House Republicans passed the “no budget, no pay” bill, which raises the federal debt limit through May but withholds the pay of lawmakers in the House or Senate if their chamber fails to pass a budget by April 15.
Lee comments: “I certainly sympathize with the millions of Americans who have great frustration with the Senate. The Senate hasn’t passed a budget in nearly four years. This is a step toward pushing the Senate to do that and I certainly applaud any effort to do that.”
The raising of the debt limit is only temporary, but in any case Lee is confident that the nation will not default even if the limit is not raised.
“We have to remember that if we fail to raise the debt limit that does not amount to a default,” he says. “A default is what happens when we fail to pay the interest obligations that accrue under our debt. Section 4 of the 14th Amendment prohibits us from doing that. The revenue that comes through the door every single month is more than sufficient to cover our interest payment obligations on our national debt.

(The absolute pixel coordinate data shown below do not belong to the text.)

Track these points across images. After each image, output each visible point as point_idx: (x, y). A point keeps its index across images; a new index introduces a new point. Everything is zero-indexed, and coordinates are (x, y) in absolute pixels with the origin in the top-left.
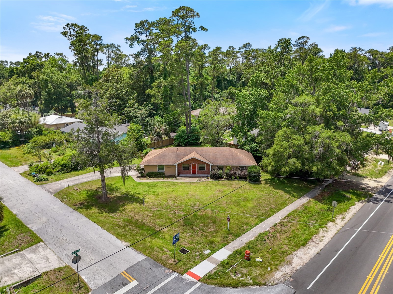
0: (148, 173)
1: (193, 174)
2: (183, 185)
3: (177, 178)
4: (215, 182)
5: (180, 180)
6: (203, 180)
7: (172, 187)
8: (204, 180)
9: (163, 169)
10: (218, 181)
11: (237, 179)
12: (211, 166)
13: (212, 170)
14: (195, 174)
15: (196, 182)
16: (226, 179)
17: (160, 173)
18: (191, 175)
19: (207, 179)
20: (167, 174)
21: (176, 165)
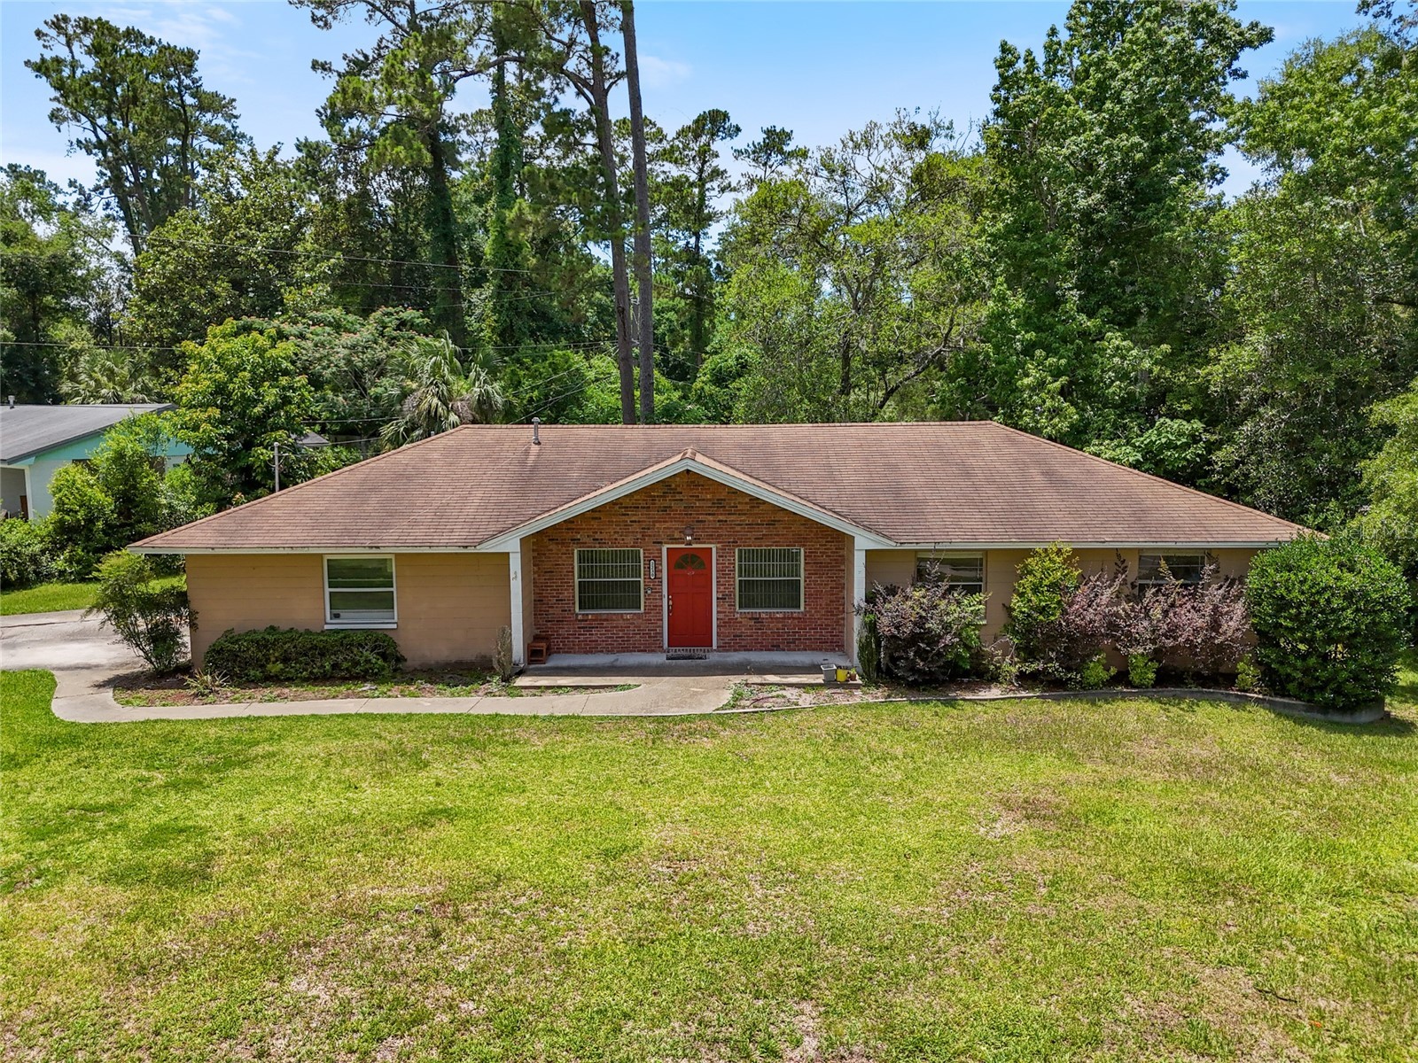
0: (230, 636)
1: (681, 651)
2: (573, 745)
3: (522, 681)
4: (925, 715)
5: (549, 697)
6: (790, 693)
7: (438, 771)
8: (807, 699)
9: (385, 602)
10: (951, 703)
11: (1141, 690)
12: (859, 561)
13: (870, 599)
14: (699, 651)
15: (721, 719)
16: (1026, 680)
17: (346, 640)
18: (658, 659)
19: (831, 683)
20: (419, 644)
21: (511, 545)
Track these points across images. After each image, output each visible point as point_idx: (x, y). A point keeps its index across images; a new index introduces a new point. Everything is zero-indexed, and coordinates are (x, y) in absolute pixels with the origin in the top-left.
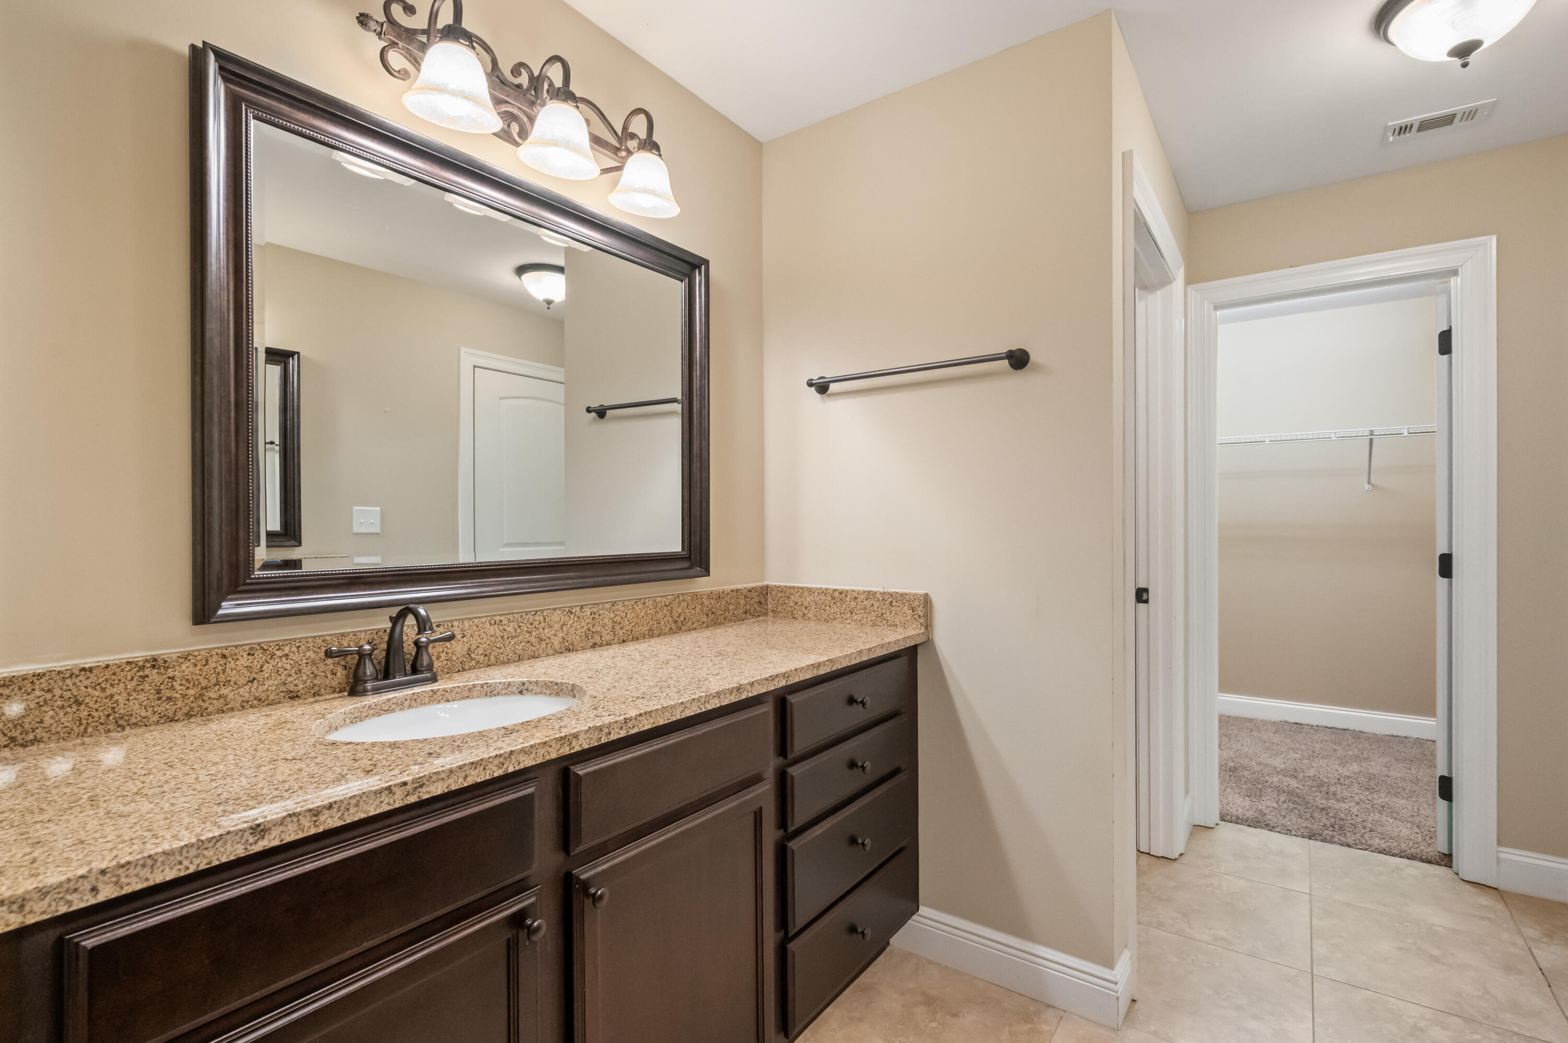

“I am, moreover, a cosponsor of a bill introduced by Sen. Pat Toomey from Pennsylvania that would prioritize our spending to make sure that things like payments on our national debt, Social Security payments, and salaries to our servicemen and women go out the door first. And we do have enough revenue to cover those things.”
Lee is a constitutional attorney and clerked for Supreme Court Justice Samuel Alito. Asked if President Obama’s executive actions on gun control are constitutional, he tells Newsmax: “It’s a complicated question in the sense that the president proposed 23 steps. A number of those steps are completely unobjectionable, things like appointing an ATF director. This is a position that’s already authorized by law, already provided for, there’s already office space for this person. So that’s not a problem.
“There are other areas in which the president is expected to introduce either executive orders or new regulations, but we haven’t seen the meat behind those. We don’t know what they look like. We don’t have a whole lot of details.
“But I will say this: I’m looking out every day to protect the Second Amendment and I’m also looking out every day for the fact that we as Americans understand that when our government becomes more restrictive, we become less free. And I want to make sure that whatever the president does doesn’t intrude either on our Second Amendment interests or on the rights and authorities of co-equal branches of the federal government or the rights of the states.”
Regarding Obama’s nomination of Chuck Hagel for secretary of Defense, Lee says he has “serious questions” about Hagel’s commitment to Israel and his positions on Iran, Hezbollah, and Hamas.
Lee also offers his take on the president’s inaugural address: “Insofar as the president was moving us in the direction of a bigger, more expensive national government, he’s taking us in the wrong direction, a direction that can result only in economic stagnation and more unemployment. I don’t think we want to go that way.
“He went off on some very divisive topics, many of which called for expansion of a bloated federal government that we already can’t afford.”